Records for the task:
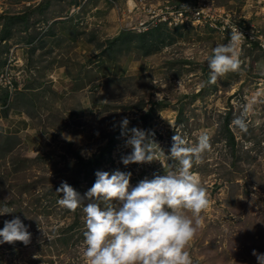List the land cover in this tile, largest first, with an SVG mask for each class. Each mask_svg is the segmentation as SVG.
Returning a JSON list of instances; mask_svg holds the SVG:
<instances>
[{
	"label": "rangeland",
	"instance_id": "obj_1",
	"mask_svg": "<svg viewBox=\"0 0 264 264\" xmlns=\"http://www.w3.org/2000/svg\"><path fill=\"white\" fill-rule=\"evenodd\" d=\"M174 2L206 4L216 18L237 21L238 71L208 83L204 56L232 31L215 19L140 26L152 20L146 8ZM258 89L264 0H0V208L14 210L0 214V227L19 216L31 233L27 244H0V264H83L82 208L93 172L130 171L132 185L162 175L175 166L167 158L175 132L188 144L209 135L210 150L192 167L208 196L188 248L194 264H257L253 250L264 253V102L246 117V131L231 122ZM133 127L156 143L157 159L122 163ZM110 142L100 163L85 162ZM62 180L84 198L75 210L57 203Z\"/></svg>",
	"mask_w": 264,
	"mask_h": 264
},
{
	"label": "clouds",
	"instance_id": "obj_2",
	"mask_svg": "<svg viewBox=\"0 0 264 264\" xmlns=\"http://www.w3.org/2000/svg\"><path fill=\"white\" fill-rule=\"evenodd\" d=\"M241 36L239 30L231 31L226 43H217L204 56L209 69L208 83L240 69ZM260 102H264V89L256 90L247 99L241 114L232 120V126L246 131V117ZM128 123L127 117H123L121 128H126ZM129 131L131 135L126 143L132 150L121 158L122 163L157 159L156 143L146 131L137 127ZM208 150L207 132H201L195 144H188L175 132L167 156L175 166L165 169L162 175L154 173L150 179L146 177L132 185L130 171L96 170L95 180L84 194L88 202L82 208L84 239L80 257L83 264H194L188 248L200 224L199 214L208 206V196L192 167ZM55 191L63 193L57 203L69 210H75L84 200L63 180ZM13 211L7 206L0 208V214ZM30 237L28 226L19 216L4 220L0 227V244L14 241L27 244ZM252 254L257 264H264V253L254 249Z\"/></svg>",
	"mask_w": 264,
	"mask_h": 264
},
{
	"label": "built area",
	"instance_id": "obj_3",
	"mask_svg": "<svg viewBox=\"0 0 264 264\" xmlns=\"http://www.w3.org/2000/svg\"><path fill=\"white\" fill-rule=\"evenodd\" d=\"M144 11L152 17V20H144L140 23V26H143L145 30L148 24H154L156 25L155 27H159L160 24H164L165 22L178 25L188 23L189 20L192 19L199 21L198 23H202V21H210L209 23H212L214 22L213 19H215L225 30H239V26L235 19L232 20L231 17H227V14H220L218 15V18H216L206 4L185 6L184 8V6H179V4L174 2L172 5L159 6L157 8L149 7ZM174 16H176V18Z\"/></svg>",
	"mask_w": 264,
	"mask_h": 264
},
{
	"label": "trees",
	"instance_id": "obj_4",
	"mask_svg": "<svg viewBox=\"0 0 264 264\" xmlns=\"http://www.w3.org/2000/svg\"><path fill=\"white\" fill-rule=\"evenodd\" d=\"M112 144L113 143L110 142L109 144H107V146H105V148L101 151V153H99V155L93 156L92 158H90L88 161H85V162L91 163L92 165H94L95 163L96 164L100 163L101 162L100 157L103 155L102 153L103 152L106 153L108 151L110 152L112 150V147H113ZM94 173H95V171L93 172V176L95 177ZM74 189L78 192L79 187L77 184L74 186Z\"/></svg>",
	"mask_w": 264,
	"mask_h": 264
},
{
	"label": "bare ground",
	"instance_id": "obj_5",
	"mask_svg": "<svg viewBox=\"0 0 264 264\" xmlns=\"http://www.w3.org/2000/svg\"><path fill=\"white\" fill-rule=\"evenodd\" d=\"M130 1H133V0H130Z\"/></svg>",
	"mask_w": 264,
	"mask_h": 264
}]
</instances>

Your instructions:
State how many lines in the data contain the string "label". Give only the number.

Output of the task:
5